*REQUIRED WORK:*
1. Can you set down, word for word, the stretch of the Steve McSweeney article from "McSweeney an says" through "almost lost it."?
2. Will you resume the article about Steve McSweeney's rescue work at Ground Zero from the point where it stops?

*DOCUMENT PASSAGE:*
| Rushing to the Rescue By
Georgina Brennan
EVEN though his friends call him a hero, Steve McSweeney, 32, said his
only motivation for running into the rescue efforts of September 11 was
his family.
“That’s all I thought about, my family,” says the carpenter
from Tralee, Co. Kerry who lives in Queens. “I imagined everyone
down there trapped had a family too. So I had to help them.”
McSweeney, a carpenter up on a roof at Broadway and Lafayette, was rooted
to the slates he was installing as he watched a plane flying right into
the World Trade Center. “I shut the job down right away and went
down to help,” says McSweeney, who has lived in the U.S. for eight
years.
“We raced down to the site and reported to volunteer. As I ran down
there was dust everywhere. All I remember is that people were running
away. I gave some of my shirt to a woman for her mouth. You couldn’t
breathe.”
Almost three weeks later, McSweeney was still there, standing in the same
clothes, sleeping outdoors and working round the clock.
“You were just there trying to find survivors. I snuck in to help
and joined the bucket brigade.”
He never once thought about the fact that he was illegal. Neither did
anybody else.
“Nobody asked me for papers,” says McSweeney, who helped people
get out of the rubble and dust.
McSweeney had been in similar situations before. He knew what to do. Back
home in Tralee, before he came to America to make a better life for himself,
McSweeeny was a member of the voluntary search-and-rescue unit.
It came in useful at Ground Zero. “Basically on the bucket crew,
we removed a body, an arm, things like that. You would be going through
the rubble, there was a lot of rubble, you would be going through it hoping
to find someone alive, but then you might find a body and you would have
to seal off the area and get the firemen to remove it. Especially if there
was a heavy beam over it.”
McSweeney an says he spent nights in the volunteer beds at Chelsea Piers
and credits adrenaline with his ability to keep going.
“There were about 300 Irish people working down there. I met Brian
McKenna and Micheal Corridan (all three of them later got involved with
the Irish Lobby for Immigration Reform) there. All the lads that worked
with me worked day and night. Some of them had wives and kids. But they
are all gone back to Ireland now.”
But McSweeney soldiered on. He even injured his arm but kept working in
the filth and dust and almost lost it.

*RECORD EXTRACTS:*
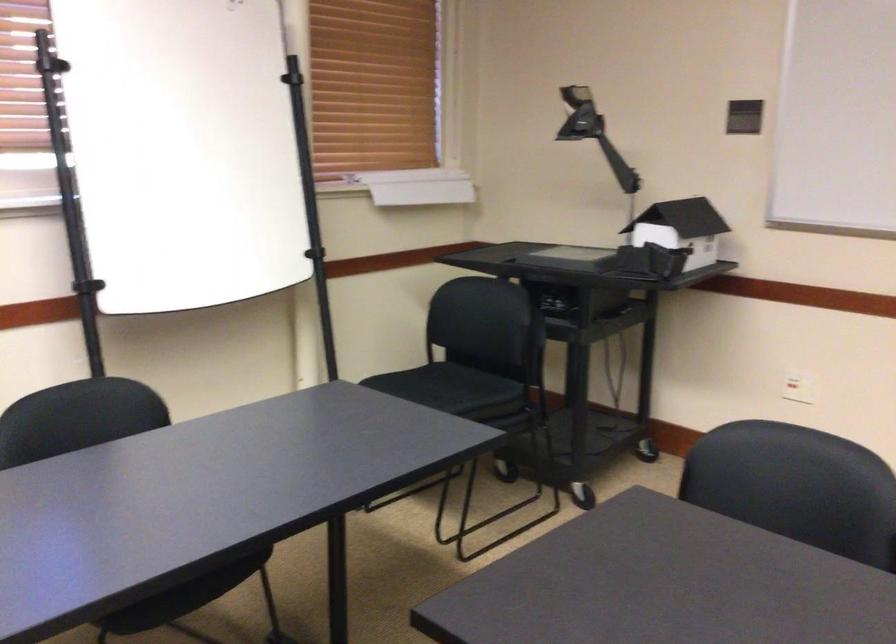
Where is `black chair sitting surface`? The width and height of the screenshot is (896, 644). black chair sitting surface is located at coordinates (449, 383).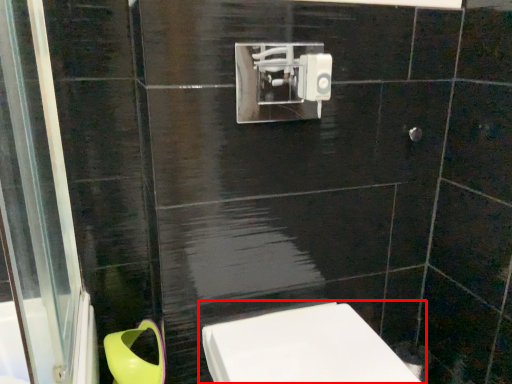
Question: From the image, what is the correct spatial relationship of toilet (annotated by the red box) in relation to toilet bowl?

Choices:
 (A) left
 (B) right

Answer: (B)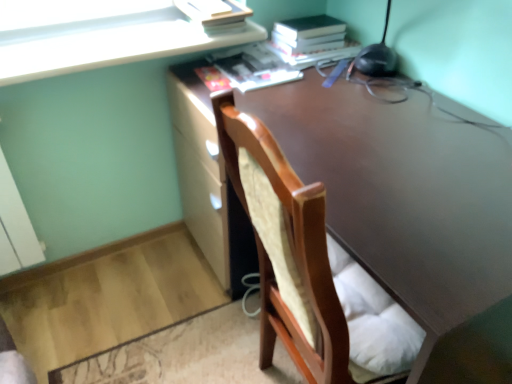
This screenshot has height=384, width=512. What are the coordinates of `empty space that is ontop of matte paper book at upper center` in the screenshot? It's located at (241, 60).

---

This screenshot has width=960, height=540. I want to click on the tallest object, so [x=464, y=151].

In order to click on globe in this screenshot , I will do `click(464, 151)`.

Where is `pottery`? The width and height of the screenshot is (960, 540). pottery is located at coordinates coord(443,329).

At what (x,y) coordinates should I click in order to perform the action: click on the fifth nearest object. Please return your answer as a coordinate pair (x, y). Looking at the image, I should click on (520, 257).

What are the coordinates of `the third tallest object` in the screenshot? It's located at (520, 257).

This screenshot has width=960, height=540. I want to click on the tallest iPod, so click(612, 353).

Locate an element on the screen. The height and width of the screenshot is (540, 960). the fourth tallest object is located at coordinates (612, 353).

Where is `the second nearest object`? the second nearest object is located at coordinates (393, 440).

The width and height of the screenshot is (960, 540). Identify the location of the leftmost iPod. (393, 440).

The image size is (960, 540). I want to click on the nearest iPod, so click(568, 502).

*ANSWERS FOR THIS EXERCISE:*
1.
McSweeney an says he spent nights in the volunteer beds at Chelsea Piers
and credits adrenaline with his ability to keep going.
“There were about 300 Irish people working down there. I met Brian
McKenna and Micheal Corridan (all three of them later got involved with
the Irish Lobby for Immigration Reform) there. All the lads that worked
with me worked day and night. Some of them had wives and kids. But they
are all gone back to Ireland now.”
But McSweeney soldiered on. He even injured his arm but kept working in
the filth and dust and almost lost it.

2.
“I was nervous about seeking medical attention on it. It got infected
and I had to go to a medical center. The next thing, my whole arm swelled
up. I went to a hospital where they operated on it. They said if I had
left it another day I would have lost my arm.”
Still nobody asked about McSweeney’s papers. Now, he needs to get
his heart monitored after the strain he put on it during his heroic efforts.
But it was worth it.
After the rescue efforts were shut down and it turned into a recovery
operation, McSweeney went home. In the months after an undocumented Irishman
from Belfast was given a green card for his heroics on September 11. It
never occurred to McSweeney to seek one.
“I just thought about embracing my family when I walked off that
site. And I couldn’t. I never thought about getting a green card,”
he says.
“Even when Bush came down to speak to us and I was there, a green
card was the last thing on my mind. I just thought, ‘Can I save
someone?’”
Now five years have passed and McSweeney, who has a Canadian girlfriend
and a business of his own, is missing home. That’s why he joined
ILIR.
“Every year it comes up to the anniversary of September 11 and we
are told the immigration issue will be addressed. But it hasn’t
been. I was sick of sitting back waiting,” he says.
“I want to be able to travel. This is our one chance to get the
message across that we are not here to live off America, but to live right.”
McSweeney says the way immigrants have been treated in the past five years,
a backlash for terrorist actions, makes him angry.
“Immigrants have contributed so much to America. I think America
is secure in the best way it knows. We are not a threat. I hope this is
the year we get that message across.”